Inverse Reinforcement Learning for Text Summarization
This work addresses the challenge of generating high-quality summaries for text summarization tasks, offering a novel approach that improves performance over existing methods, though it is incremental as it builds on IRL and summarization techniques.
The paper tackled the problem of training abstractive summarization models by introducing inverse reinforcement learning (IRL) to imitate human summarization behaviors, resulting in summaries that outperformed MLE and RL baselines on metrics like ROUGE, coverage, novelty, compression ratio, factuality, and human evaluations across datasets such as CNN/DailyMail and WikiHow.

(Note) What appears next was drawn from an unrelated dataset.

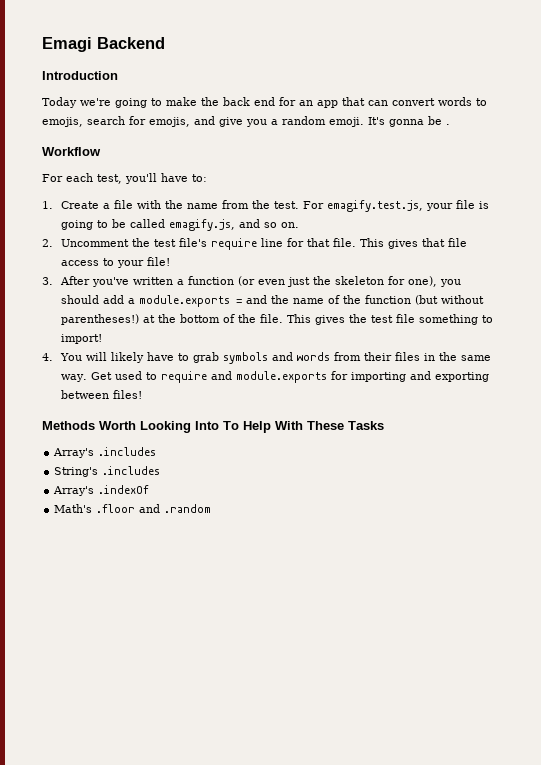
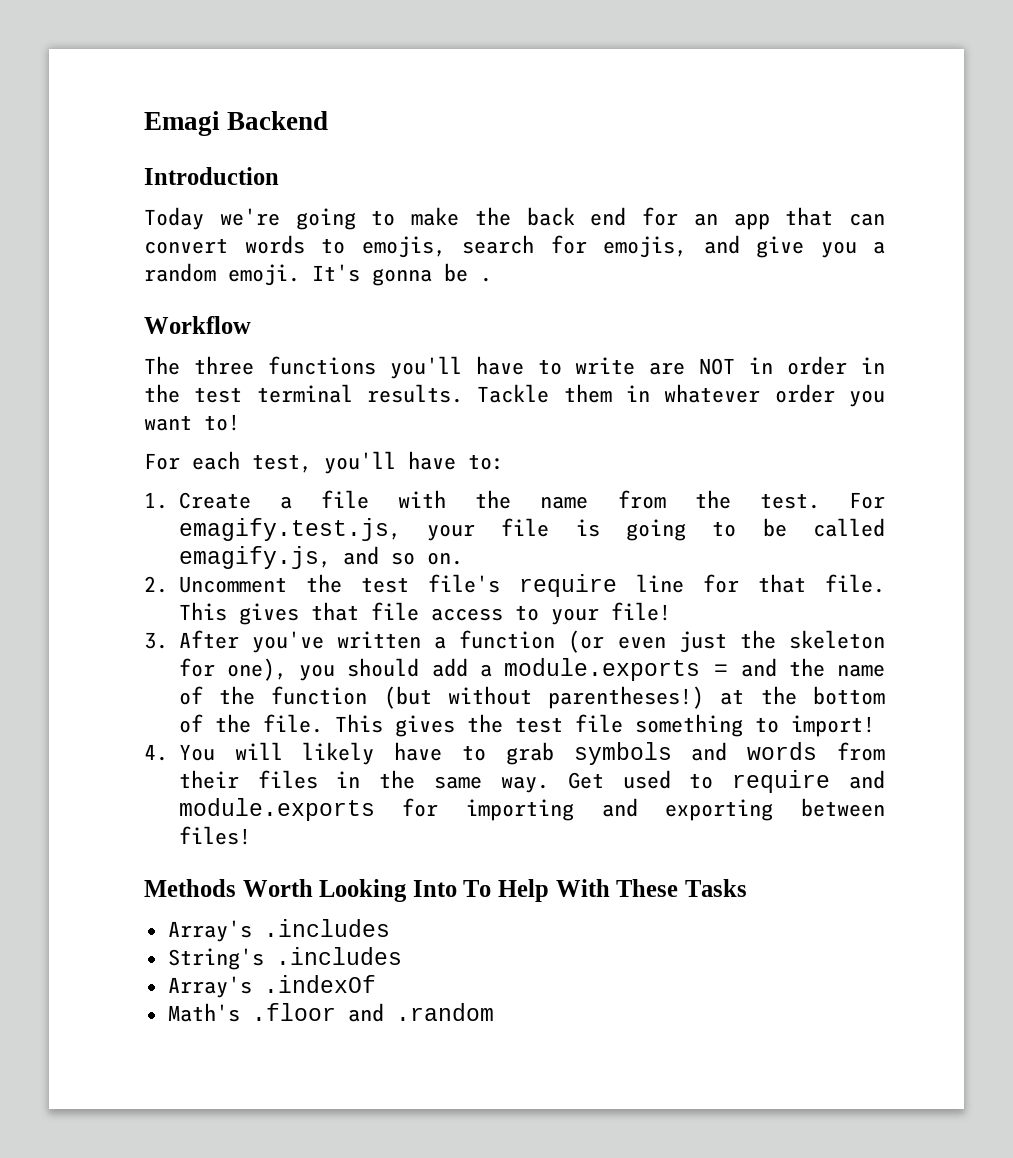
(101, 151) none -> [144,356,885,379] [144,384,885,407] [144,414,240,431] // The three functions you'll have to write are NOT in order in the test terminal results. Tackle them in whatever order you want to!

We introduce inverse reinforcement learning (IRL) as an effective paradigm for training abstractive summarization models, imitating human summarization behaviors. Our IRL model estimates the reward function using a suite of important sub-rewards for summarization and concurrently optimizes the policy network. Experimental results across datasets in different domains (CNN/DailyMail and WikiHow) and various model sizes (BART-base and BART-large) demonstrate the superiority of our proposed IRL model for summarization over MLE and RL baselines. The resulting summaries exhibit greater similarity to human-crafted gold references, outperforming MLE and RL baselines on metrics such as ROUGE, coverage, novelty, compression ratio, factuality, and human evaluations.